Ebay have them sometimes.


----------



## Andy b 1 (May 14, 2007)

none on Ebay


----------



## Tomcat (Jul 29, 2007)

Cant help you then mate. Have you tried your local rep shop?


----------



## Andy b 1 (May 14, 2007)

Tomcat said:


> Cant help you then mate. Have you tried your local rep shop?


yep got about 4 local rep shops and nothing


----------



## _simon_ (Nov 27, 2007)

Replied to your pm Andy with a few links. Top one is advertising ooths, whether they are still in stock or not I don't know.
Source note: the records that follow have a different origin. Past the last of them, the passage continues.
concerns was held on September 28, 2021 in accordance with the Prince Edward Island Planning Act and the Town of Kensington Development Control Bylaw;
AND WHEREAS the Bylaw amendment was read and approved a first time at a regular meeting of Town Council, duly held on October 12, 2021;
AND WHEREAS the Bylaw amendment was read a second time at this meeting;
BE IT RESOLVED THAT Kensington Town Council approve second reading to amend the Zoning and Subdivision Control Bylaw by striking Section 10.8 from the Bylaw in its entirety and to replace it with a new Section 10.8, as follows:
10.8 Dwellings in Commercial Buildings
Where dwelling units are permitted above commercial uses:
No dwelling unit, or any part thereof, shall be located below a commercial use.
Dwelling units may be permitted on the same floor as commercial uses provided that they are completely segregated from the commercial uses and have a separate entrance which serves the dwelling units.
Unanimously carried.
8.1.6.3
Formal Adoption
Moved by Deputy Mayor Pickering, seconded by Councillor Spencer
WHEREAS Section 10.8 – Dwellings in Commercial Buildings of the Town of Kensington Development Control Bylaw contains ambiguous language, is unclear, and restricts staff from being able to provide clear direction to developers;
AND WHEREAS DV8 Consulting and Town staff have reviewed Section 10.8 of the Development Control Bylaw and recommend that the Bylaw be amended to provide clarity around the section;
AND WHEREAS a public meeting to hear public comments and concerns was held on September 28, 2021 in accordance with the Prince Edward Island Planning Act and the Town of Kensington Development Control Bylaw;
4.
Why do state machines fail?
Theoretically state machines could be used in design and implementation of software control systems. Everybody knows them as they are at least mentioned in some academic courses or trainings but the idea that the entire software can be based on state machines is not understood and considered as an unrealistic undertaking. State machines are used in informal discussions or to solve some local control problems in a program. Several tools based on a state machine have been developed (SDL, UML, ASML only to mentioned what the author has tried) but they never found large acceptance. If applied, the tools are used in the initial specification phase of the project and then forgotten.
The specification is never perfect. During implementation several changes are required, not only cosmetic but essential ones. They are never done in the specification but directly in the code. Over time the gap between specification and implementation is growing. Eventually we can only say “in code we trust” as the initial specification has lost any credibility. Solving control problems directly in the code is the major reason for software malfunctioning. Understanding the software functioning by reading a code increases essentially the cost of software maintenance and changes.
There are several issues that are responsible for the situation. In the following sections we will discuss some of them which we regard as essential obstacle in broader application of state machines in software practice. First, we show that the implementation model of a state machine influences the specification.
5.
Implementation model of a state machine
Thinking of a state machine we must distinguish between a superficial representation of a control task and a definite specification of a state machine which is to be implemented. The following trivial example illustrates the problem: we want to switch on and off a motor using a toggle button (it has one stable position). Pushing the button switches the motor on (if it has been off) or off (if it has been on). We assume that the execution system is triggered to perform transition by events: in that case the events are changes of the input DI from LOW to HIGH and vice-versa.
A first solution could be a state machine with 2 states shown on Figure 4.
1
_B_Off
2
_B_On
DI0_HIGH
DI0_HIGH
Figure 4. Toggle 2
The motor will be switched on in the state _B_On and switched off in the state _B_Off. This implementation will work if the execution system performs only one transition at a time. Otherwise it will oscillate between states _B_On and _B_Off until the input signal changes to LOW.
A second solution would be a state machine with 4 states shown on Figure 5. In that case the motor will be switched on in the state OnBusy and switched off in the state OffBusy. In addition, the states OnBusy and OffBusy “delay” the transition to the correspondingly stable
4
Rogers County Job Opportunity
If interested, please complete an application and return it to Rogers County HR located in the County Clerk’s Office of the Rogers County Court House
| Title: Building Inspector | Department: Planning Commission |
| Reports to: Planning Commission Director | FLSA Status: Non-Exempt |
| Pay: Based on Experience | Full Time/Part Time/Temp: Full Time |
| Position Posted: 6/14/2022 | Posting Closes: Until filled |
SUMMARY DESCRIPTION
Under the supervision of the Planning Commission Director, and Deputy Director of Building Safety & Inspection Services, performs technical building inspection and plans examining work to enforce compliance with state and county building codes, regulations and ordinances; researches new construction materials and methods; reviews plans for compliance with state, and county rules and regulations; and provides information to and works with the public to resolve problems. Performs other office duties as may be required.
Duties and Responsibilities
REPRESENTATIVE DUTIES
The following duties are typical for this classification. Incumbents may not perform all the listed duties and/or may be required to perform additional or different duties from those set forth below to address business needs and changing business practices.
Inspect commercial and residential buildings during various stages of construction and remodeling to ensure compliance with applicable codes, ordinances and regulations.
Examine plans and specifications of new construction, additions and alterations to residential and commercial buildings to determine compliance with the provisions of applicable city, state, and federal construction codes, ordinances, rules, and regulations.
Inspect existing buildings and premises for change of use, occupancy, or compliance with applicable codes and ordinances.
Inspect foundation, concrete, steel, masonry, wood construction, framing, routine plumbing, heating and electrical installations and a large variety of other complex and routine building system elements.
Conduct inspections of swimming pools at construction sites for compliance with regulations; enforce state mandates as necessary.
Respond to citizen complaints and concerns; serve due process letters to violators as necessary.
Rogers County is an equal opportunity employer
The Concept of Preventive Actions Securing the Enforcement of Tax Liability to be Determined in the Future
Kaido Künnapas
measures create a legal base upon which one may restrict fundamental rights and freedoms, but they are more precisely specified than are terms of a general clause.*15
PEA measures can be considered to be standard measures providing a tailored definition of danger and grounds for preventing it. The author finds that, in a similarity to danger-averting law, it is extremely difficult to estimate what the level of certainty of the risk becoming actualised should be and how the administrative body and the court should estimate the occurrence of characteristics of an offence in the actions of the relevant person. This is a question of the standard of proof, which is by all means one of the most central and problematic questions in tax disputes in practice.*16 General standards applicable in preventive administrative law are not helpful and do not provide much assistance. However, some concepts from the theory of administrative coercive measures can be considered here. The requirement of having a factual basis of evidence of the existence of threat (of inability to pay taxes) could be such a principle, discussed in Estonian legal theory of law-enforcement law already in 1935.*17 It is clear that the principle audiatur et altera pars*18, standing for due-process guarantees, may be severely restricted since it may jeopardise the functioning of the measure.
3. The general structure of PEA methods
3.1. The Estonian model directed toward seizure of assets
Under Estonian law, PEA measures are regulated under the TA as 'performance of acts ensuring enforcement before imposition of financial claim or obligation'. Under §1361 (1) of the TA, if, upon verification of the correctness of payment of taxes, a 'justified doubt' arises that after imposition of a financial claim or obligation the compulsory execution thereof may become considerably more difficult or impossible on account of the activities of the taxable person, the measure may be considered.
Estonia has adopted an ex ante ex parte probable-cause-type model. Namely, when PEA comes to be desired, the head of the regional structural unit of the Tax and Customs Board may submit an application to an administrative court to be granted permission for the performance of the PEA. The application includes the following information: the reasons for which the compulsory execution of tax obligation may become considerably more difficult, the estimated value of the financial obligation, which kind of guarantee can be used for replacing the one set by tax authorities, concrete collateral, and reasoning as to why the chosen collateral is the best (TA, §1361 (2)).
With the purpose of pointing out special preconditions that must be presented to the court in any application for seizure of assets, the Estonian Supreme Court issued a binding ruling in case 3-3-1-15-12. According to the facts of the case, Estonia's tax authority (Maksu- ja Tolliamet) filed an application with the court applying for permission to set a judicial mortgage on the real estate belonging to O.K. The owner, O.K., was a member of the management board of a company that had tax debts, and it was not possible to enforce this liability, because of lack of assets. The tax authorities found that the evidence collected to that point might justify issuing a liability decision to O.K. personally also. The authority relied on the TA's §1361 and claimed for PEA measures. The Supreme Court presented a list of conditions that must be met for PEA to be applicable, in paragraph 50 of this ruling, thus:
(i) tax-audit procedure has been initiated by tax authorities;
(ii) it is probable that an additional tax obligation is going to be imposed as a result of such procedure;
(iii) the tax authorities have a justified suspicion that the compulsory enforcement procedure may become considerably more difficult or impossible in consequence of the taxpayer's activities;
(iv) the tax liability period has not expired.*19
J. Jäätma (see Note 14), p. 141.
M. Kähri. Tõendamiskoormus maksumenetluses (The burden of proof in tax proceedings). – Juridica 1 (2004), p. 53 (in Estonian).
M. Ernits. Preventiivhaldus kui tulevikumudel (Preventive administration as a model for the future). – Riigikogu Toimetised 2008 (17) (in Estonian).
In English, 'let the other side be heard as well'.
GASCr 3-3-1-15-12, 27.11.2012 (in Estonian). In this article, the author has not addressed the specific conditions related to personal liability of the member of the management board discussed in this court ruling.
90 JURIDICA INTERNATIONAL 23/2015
Other 2 website links sell mantids and you might also be able to get hold of some via the forum links.


----------



## monitorfan666 (Feb 15, 2007)

BugsDirectUK.com - breeders and suppliers of exotic insects
Cornish Crispa Co.
Exotic Pets - Amphibian, Reptile and Invert UK exotic pet shop
Home page.htm
jurrasicinverts.co.uk - Home
Entrance
Tarantulabarn Home Page
TheSpiderShop:- - Suppliers of Arachnids and other quality Invertebrates
Virginia Cheeseman

hope they help Andy!
:grin1:


----------



## mantidboywonder (Nov 15, 2006)

rob byatt is the man or try graeme from metaphormisis both are highly knowledgable in all aspects of mantids

metamorphisis website in a link above called ENTRANCE


----------



## monitorfan666 (Feb 15, 2007)

mantidboywonder said:


> rob byatt is the man or try graeme from metaphormisis both are highly knowledgable in all aspects of mantids
> 
> metamorphisis website in a link above called ENTRANCE


Yep Agreed!! animals always in great health, good stock
:grin1:


----------



## SNAKEWISPERA (Aug 27, 2007)

Ite mate, surly ur local rep shop could get them in


----------



## monitorfan666 (Feb 15, 2007)

mantidboywonder said:


> rob byatt is the man or try graeme from metaphormisis both are highly knowledgable in all aspects of mantids
> 
> metamorphisis website in a link above called ENTRANCE


Yep Agreed!! animals always in great health, good stock
:grin1:


----------



## Mark75 (Jan 21, 2007)

I'm surprised by how much people are willing to pay for mantids on this forums invert classifieds when if you use the links provided on this post you will pay a fraction of what is asked.


----------



## deandonna33 (Dec 29, 2007)

Andy b 1 said:


> where can i buy a few praying mantis?
> 
> looked everywhere and cant find any for sale
> 
> looking to buy a giant asian mantis or a ghost mantis


 
ukmantid.co.uk try this site thay have some at 5 pounds each


----------